Snow Crash
by Neal Stephenson
read: 2011
Time 100 Novels, Guardian 1000 Novels
I read Cryptonomicon a few years ago and enjoyed it, and friends had recommended Snow Crash, so I was looking forward to reading it as I work my way through the Time 100 Novels list. And I did enjoy it, quite a bit. But it was kind of the same book as Cryptonomicon. Both were epic, long, ambitious, and full of digressions. The romantic relationships in each were less-than-well-developed. Hiro Protagonist, the, er, protagonist of Snow Crash, is very similar to Cryptonomicon's Randy Waterhouse: a talented underachiever who comes through when challenged by a major threat.

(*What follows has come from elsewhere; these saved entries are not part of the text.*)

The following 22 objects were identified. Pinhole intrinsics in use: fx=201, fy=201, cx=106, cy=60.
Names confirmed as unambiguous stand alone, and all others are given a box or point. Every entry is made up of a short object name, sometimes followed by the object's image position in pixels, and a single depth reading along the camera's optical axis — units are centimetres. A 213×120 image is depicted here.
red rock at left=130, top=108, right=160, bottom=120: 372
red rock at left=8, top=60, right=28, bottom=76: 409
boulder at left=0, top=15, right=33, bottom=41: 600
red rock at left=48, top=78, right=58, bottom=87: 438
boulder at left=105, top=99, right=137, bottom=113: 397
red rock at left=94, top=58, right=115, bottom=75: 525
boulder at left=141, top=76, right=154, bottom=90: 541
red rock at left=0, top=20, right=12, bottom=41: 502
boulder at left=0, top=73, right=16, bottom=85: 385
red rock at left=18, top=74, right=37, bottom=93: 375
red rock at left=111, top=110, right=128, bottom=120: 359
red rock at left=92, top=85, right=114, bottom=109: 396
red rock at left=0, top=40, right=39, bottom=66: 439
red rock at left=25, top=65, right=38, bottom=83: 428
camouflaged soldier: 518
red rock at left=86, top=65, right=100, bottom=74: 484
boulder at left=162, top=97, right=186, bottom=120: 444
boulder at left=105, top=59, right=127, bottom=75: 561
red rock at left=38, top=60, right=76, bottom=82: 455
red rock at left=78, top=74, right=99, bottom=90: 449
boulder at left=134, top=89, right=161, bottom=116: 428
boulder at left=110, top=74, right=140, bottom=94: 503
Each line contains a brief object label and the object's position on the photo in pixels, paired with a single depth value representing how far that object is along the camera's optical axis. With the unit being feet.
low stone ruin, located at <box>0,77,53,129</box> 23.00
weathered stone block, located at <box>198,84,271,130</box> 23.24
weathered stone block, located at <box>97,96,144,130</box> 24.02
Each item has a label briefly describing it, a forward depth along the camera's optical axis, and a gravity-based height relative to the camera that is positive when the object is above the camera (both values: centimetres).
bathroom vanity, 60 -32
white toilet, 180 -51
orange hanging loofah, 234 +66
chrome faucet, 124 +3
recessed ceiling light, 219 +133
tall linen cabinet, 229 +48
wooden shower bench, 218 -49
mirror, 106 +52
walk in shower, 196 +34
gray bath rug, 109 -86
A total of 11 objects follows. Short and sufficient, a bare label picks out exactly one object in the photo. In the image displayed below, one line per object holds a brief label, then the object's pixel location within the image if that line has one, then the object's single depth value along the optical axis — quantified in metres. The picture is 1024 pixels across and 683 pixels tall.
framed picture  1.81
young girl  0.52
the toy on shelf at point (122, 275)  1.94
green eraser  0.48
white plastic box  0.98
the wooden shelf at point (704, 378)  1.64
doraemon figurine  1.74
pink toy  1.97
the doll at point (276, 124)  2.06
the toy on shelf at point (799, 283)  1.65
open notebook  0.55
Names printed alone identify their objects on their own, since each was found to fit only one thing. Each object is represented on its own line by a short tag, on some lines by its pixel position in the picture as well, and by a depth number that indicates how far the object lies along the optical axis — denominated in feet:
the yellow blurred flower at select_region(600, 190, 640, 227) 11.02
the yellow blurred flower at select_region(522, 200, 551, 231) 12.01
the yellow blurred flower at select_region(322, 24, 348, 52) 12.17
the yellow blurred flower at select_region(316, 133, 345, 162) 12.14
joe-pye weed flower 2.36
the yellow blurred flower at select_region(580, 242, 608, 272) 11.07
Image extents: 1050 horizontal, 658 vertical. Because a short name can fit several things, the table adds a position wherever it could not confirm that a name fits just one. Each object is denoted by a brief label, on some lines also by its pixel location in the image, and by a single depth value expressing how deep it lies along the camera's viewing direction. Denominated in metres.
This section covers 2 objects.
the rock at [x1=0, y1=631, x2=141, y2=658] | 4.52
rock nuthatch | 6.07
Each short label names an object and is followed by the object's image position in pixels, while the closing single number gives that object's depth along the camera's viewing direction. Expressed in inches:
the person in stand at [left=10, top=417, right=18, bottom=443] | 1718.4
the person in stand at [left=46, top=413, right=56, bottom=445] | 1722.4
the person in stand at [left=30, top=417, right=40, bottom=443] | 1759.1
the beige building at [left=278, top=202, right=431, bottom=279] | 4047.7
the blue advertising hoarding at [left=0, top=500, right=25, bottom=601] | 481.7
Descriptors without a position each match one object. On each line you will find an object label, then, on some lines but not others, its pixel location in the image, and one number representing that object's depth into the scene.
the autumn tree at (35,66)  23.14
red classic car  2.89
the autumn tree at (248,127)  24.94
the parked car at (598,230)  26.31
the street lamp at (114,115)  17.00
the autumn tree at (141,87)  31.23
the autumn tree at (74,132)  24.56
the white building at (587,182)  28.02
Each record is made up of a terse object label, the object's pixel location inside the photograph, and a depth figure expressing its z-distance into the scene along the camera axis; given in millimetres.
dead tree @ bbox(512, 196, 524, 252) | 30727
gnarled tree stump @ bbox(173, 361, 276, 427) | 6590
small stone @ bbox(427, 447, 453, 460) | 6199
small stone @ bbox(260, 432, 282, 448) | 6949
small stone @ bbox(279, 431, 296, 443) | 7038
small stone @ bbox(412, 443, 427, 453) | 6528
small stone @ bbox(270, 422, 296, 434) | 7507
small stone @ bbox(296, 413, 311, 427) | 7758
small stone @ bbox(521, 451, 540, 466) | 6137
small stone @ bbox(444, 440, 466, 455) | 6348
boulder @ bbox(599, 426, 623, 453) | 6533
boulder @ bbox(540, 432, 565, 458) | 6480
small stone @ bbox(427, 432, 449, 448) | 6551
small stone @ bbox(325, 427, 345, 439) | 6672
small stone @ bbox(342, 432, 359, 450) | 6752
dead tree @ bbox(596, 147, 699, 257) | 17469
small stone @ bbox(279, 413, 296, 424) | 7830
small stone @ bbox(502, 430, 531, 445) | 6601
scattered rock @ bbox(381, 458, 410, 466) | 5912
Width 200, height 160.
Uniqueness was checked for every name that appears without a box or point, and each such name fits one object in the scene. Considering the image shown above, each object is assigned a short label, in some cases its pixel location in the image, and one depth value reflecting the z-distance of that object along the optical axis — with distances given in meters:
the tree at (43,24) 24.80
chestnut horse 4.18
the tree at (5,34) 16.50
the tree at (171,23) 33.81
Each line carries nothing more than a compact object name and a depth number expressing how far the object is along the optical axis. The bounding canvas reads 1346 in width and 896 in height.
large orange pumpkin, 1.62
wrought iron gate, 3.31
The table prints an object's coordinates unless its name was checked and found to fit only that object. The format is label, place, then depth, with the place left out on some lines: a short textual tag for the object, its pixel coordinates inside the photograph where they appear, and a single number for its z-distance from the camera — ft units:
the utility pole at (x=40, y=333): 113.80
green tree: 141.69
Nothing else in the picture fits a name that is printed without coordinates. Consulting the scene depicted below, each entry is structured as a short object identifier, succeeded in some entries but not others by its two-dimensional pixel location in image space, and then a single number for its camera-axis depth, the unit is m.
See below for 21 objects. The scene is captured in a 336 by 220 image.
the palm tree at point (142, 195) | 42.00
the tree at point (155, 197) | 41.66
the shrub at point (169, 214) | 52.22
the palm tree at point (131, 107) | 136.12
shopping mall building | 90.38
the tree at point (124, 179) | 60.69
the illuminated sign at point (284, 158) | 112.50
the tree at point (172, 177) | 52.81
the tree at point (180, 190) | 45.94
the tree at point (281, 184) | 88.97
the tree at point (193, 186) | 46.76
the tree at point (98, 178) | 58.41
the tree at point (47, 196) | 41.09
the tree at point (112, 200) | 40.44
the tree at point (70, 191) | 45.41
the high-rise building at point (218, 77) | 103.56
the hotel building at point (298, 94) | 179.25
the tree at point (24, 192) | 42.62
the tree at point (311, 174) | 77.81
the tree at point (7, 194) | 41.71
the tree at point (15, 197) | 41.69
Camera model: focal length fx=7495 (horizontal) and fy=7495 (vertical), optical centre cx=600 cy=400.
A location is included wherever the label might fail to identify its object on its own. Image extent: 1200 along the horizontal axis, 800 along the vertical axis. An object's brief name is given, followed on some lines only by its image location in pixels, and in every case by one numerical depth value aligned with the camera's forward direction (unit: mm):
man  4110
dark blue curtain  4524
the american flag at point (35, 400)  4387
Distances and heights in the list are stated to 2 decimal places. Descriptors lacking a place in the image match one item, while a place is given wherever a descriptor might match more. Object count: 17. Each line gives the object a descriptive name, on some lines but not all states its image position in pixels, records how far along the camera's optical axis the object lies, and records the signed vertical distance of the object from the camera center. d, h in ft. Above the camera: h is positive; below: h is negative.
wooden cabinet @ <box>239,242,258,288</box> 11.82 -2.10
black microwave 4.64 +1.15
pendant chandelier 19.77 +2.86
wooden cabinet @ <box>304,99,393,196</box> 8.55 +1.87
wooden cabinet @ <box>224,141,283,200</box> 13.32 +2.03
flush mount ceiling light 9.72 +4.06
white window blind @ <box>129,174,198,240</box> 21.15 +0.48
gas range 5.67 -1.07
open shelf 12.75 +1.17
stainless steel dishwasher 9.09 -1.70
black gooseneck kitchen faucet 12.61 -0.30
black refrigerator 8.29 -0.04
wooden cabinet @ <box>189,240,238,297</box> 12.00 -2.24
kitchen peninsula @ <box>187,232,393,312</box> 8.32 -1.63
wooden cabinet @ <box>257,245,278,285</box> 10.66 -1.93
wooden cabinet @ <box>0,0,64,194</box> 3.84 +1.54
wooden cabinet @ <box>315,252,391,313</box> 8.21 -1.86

The biggest difference is that Cryptonomicon takes place in our world, or at least a world very similar to our own, while Snow Crash is science fiction, taking place in a future world. Stephenson had to imagine not just a world (Mafia-controlled sprawl, skateboards with wheels that adjust to terrain, cyborg attack dogs), but two worlds, as much of Snow Crash takes place in a virtual reality that foreshadowed some of what the Internet would eventually become. This is the part of Snow Crash that's most enduring, and probably why Time put it in their list of 100 greatest novels.
A random note: Snow Crash's villain L. Bob Rife, who may be the anti-Christ, is a Rice grad in the novel, like me. He's probably not going to make the Owlmanac alumni magazine anytime soon.